(Records to process Opens)
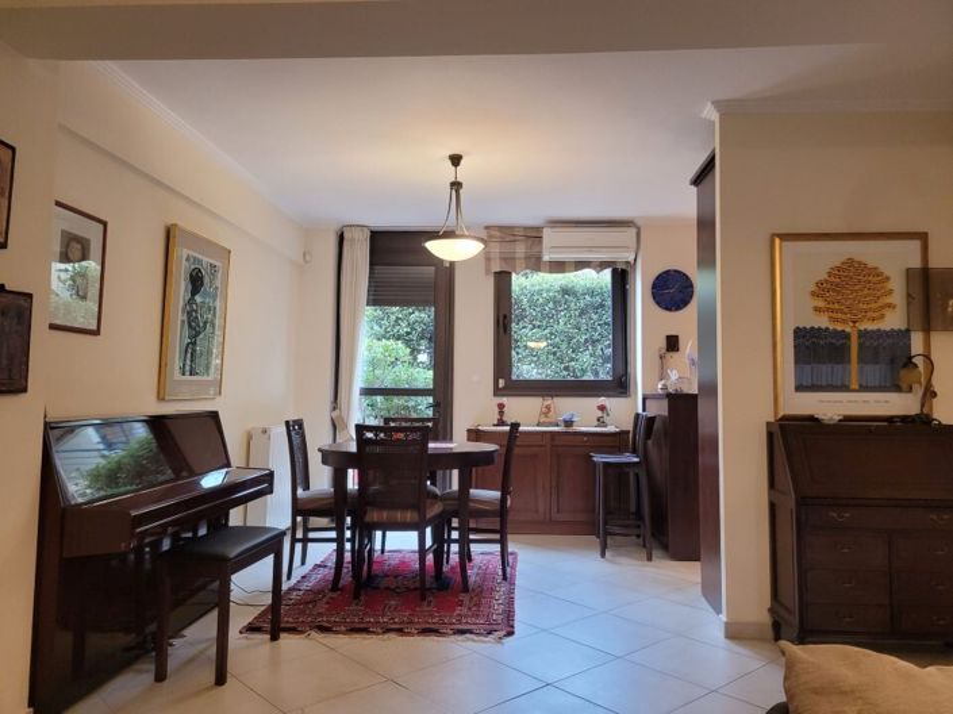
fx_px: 715
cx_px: 476
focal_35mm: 26
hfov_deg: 67.3
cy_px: 357
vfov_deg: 53.0
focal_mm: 5.4
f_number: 1.8
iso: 320
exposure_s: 1/100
(Records to process Closes)
Instructions for the task:
Word for word, give back each entry from above, but skip any picture.

Exercise solution:
fx_px: 715
cx_px: 476
focal_35mm: 26
hfov_deg: 67.3
cy_px: 357
vfov_deg: 53.0
focal_mm: 5.4
f_number: 1.8
iso: 320
exposure_s: 1/100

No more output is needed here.